» Source document
########
According to the annual AFL-CIO report “Death on the Job: The Toll of Neglect,” the construction sector has the highest number of deaths of any other industrial sector: 971 deaths in Fiscal Year 2017. The number of deaths in construction did drop from 991 deaths in 2016, however, with the rate of fatalities decreasing to 9.5 per 100,000 workers, compared to 10.1 in 2016.
These findings were part of the 28th annual edition on “the state of safety of health protections for America’s workers,” as the AFL-CIO describes its report.
In terms of the number of fatalities reported in FY2017, construction was followed by transportation and warehousing (882 deaths) and agriculture, forestry, fishing and hunting (581 deaths).
According to the report, the greatest number of Latino worker deaths (291) occurred in the construction industry. “Latino worker deaths in the construction industry were somewhat higher in 2016 (283), while the overall number of construction deaths declined,” says the study. “The largest number of immigrant worker deaths was reported in the construction industry, at 262 out of 927 total deaths.”
Looking at the “administrative and support and waste management and remediation services” segment, 52 percent of the 134 deaths were in landscaping services.
According to the report, transportation incidents, in particular roadway crashes, continue to be the leading cause of all workplace deaths, responsible for 40 percent of all fatalities in FY2017, followed by deaths from falls, slips and trips (887). “Workplace violence is now the third-leading cause of job death, with 807 fatalities reported,” says the report. “Deaths due to unintentional overdoses of drugs at work are a growing problem, increasing by 29 percent from 203 deaths in 206, to 262 deaths in 2017. This was the fifth consecutive year that such deaths have increased by at lest 25 percent.” In addition, men accounted for 93 percent of all workplace fatalities.
########
[Collected data]
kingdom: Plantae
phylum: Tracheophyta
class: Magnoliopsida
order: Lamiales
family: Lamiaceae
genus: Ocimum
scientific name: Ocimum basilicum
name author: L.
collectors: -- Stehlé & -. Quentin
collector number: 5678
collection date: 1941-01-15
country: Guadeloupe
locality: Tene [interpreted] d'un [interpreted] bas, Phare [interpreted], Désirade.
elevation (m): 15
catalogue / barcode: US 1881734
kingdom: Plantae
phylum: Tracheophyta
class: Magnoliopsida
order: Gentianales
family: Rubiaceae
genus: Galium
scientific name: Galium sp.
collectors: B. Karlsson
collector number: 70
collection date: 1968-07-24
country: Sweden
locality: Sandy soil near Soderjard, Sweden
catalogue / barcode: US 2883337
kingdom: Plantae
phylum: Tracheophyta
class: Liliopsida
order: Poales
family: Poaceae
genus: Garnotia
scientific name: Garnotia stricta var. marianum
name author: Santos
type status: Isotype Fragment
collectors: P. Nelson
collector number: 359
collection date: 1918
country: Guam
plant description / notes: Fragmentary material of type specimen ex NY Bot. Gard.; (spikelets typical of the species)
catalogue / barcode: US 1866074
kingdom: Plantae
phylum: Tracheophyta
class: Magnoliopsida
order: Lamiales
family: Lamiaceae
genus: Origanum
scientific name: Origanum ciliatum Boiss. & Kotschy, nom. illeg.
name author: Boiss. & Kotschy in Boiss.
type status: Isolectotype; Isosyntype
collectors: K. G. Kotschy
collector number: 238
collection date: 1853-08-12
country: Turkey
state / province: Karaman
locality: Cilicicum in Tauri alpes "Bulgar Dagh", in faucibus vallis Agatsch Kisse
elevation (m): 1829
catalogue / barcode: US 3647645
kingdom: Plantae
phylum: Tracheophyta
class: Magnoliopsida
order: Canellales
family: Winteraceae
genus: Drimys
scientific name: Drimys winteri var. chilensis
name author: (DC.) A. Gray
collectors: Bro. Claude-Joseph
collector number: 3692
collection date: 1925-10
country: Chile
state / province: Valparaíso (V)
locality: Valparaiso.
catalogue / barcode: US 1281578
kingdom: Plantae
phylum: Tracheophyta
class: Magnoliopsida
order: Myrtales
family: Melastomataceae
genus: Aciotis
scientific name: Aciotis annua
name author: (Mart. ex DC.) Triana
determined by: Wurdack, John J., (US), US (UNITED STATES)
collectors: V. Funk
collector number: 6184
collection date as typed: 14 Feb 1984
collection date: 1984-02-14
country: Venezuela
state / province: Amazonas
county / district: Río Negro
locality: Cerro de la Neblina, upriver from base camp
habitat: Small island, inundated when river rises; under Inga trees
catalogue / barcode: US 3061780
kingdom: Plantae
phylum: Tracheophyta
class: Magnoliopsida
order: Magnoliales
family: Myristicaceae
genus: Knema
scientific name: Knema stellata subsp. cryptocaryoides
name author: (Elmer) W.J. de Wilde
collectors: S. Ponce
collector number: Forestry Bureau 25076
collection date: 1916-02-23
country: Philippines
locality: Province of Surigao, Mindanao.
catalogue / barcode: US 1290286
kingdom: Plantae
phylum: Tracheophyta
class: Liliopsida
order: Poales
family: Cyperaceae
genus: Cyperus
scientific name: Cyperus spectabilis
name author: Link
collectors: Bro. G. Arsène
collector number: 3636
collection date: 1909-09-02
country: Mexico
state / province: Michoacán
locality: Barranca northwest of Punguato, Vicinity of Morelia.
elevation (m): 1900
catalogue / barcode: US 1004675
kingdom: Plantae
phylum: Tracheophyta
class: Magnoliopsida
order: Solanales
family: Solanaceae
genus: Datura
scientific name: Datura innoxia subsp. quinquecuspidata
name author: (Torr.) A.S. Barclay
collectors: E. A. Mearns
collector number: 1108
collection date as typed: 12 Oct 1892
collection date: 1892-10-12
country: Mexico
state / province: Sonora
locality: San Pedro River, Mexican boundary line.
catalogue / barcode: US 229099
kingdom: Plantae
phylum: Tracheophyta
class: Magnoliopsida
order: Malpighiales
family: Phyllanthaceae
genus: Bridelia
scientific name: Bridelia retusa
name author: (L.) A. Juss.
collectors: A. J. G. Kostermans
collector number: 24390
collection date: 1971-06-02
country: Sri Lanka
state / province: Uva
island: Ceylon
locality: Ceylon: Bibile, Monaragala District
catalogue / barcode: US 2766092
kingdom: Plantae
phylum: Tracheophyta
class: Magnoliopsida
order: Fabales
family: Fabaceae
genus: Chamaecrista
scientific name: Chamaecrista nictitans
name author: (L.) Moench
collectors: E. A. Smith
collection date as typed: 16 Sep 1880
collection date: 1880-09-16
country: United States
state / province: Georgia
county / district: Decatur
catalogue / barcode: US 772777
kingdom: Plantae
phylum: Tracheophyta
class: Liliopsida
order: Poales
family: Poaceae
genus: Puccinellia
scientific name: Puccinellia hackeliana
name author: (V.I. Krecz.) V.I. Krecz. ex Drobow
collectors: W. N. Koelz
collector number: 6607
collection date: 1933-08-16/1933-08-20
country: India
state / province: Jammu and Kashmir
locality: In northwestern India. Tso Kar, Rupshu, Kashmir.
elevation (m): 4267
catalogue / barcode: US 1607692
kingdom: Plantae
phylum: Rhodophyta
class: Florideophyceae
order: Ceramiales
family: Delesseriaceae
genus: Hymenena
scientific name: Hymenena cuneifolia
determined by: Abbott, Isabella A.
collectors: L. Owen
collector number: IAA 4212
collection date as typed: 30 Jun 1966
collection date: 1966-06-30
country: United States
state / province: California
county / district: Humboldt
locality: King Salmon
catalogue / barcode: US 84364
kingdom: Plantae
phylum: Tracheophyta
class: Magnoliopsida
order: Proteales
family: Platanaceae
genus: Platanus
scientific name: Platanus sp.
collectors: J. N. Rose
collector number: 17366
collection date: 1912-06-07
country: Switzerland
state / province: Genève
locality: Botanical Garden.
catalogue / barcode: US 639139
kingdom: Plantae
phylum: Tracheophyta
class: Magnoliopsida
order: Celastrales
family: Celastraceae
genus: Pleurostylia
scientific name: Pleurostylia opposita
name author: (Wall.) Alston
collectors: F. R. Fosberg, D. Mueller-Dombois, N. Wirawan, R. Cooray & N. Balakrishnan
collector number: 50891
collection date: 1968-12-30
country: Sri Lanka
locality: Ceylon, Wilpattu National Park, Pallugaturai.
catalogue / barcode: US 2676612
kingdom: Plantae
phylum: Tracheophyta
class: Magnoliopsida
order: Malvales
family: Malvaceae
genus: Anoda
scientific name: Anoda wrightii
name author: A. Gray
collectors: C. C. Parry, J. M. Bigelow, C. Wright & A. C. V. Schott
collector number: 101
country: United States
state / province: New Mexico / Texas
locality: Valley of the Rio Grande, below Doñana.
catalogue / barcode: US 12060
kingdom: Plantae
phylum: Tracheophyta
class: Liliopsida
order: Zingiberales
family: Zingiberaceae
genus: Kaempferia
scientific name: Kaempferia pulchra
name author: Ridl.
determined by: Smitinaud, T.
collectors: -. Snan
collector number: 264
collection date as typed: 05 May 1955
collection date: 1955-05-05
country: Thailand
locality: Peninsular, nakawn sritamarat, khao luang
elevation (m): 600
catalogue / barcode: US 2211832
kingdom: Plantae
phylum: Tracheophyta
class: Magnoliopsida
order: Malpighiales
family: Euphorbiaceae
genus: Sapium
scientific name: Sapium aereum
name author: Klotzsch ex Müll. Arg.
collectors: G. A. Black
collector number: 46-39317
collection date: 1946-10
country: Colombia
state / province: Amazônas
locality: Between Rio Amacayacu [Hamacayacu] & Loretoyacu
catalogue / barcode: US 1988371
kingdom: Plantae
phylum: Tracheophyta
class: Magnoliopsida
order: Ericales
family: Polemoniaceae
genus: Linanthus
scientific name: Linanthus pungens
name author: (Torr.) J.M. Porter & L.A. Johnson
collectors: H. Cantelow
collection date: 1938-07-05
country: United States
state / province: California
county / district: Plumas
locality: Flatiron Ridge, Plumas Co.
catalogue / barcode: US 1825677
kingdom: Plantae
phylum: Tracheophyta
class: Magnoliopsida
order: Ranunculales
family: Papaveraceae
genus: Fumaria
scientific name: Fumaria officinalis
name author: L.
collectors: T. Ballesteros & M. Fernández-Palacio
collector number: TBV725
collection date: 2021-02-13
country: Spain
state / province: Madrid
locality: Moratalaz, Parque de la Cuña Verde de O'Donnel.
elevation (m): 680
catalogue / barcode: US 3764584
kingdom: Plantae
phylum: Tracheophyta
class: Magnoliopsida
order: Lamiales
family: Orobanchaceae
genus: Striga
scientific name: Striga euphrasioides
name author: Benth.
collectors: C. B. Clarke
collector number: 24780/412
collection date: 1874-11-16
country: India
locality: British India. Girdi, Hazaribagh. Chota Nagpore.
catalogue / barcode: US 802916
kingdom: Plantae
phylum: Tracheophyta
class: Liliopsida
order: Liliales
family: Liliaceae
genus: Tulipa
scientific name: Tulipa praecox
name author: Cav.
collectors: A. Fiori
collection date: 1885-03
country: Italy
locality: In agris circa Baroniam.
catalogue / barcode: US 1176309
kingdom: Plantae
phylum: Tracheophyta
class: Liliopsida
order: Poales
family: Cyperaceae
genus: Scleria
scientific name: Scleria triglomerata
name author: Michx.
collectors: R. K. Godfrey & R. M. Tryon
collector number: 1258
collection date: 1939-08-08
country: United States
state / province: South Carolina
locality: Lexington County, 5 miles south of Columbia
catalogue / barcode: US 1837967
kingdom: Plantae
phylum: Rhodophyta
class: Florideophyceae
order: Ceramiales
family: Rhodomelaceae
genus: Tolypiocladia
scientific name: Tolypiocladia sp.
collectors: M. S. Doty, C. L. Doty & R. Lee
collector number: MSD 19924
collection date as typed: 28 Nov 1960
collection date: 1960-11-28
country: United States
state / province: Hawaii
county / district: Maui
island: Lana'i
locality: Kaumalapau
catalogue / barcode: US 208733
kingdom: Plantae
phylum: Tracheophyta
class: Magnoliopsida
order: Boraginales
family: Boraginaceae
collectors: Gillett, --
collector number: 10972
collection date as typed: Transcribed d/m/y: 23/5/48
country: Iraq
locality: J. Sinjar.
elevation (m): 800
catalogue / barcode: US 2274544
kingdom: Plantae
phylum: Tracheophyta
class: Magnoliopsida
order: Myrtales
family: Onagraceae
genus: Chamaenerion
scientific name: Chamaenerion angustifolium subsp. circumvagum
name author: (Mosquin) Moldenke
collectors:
########
» Action item A
According to the article on workplace deaths, how many deaths did the construction sector have in Fiscal Year 2017?
» Action item B
Repeat word for word the part of the article on workplace deaths starting with "According to the annual" and going on through "describes its report.".
» Action item C
Go on with the article on workplace deaths from the point where it stops.
None of the collected data is needed for this work.

» Exercise answer A
971 deaths.

» Exercise answer B
According to the annual AFL-CIO report “Death on the Job: The Toll of Neglect,” the construction sector has the highest number of deaths of any other industrial sector: 971 deaths in Fiscal Year 2017. The number of deaths in construction did drop from 991 deaths in 2016, however, with the rate of fatalities decreasing to 9.5 per 100,000 workers, compared to 10.1 in 2016.
These findings were part of the 28th annual edition on “the state of safety of health protections for America’s workers,” as the AFL-CIO describes its report.

» Exercise answer C
In FY2018, the report says 52 percent of federal OSHA inspections took place in the construction industry, more than twice as much as any other industry. Manufacturing, with 21 percent of inspections during the same time period, was a distant second.
Under state OSHA plans, construction accounted for 40 percent of inspections and manufacturing accounted for 17 percent.
Critical of Trump Administration
Unsurprisingly, the union remains sharply critical of the Trump Administration’s safety and health record, saying the administration has “moved to aggressively roll back regulations, block new protections and put agency budgets and programs on the chopping block.”
The report declares that as of December 2018, federal OSHA had 752 inspectors (excluding supervisors), “the lowest level since the early 1970s.” State OSHA plans have 1,063 inspectors, an increase of six inspectors from the previous year.
The report does acknowledge, however, that “OSHA enforcement, strengthened under the Obama administration, largely has been maintained by the Trump administration.” It still maintains that Fiscal Year 2018 OSHA penalties remain too weak, with the average federal OSHA penalty for a serious violation $3,580, and a $7,761 median penalty for a worker death.
“At its current staffing and inspection levels, it would take federal OSHA, on average, 165 years to inspect each workplace under its jurisdiction just once,” the report claims.
The AFL-CIO calls for several actions, including the implementation by OSHA and MSHA of new rules on silica, beryllium, injury reporting/anti-retaliation and coal dust. The union also calls for the two agencies to develop and issue rules on infectious diseases, combustible dust, chemical safety and silica in mining, and to increase its attention to the “serious safety and health problems faced by Latino, immigrant and aging workers.”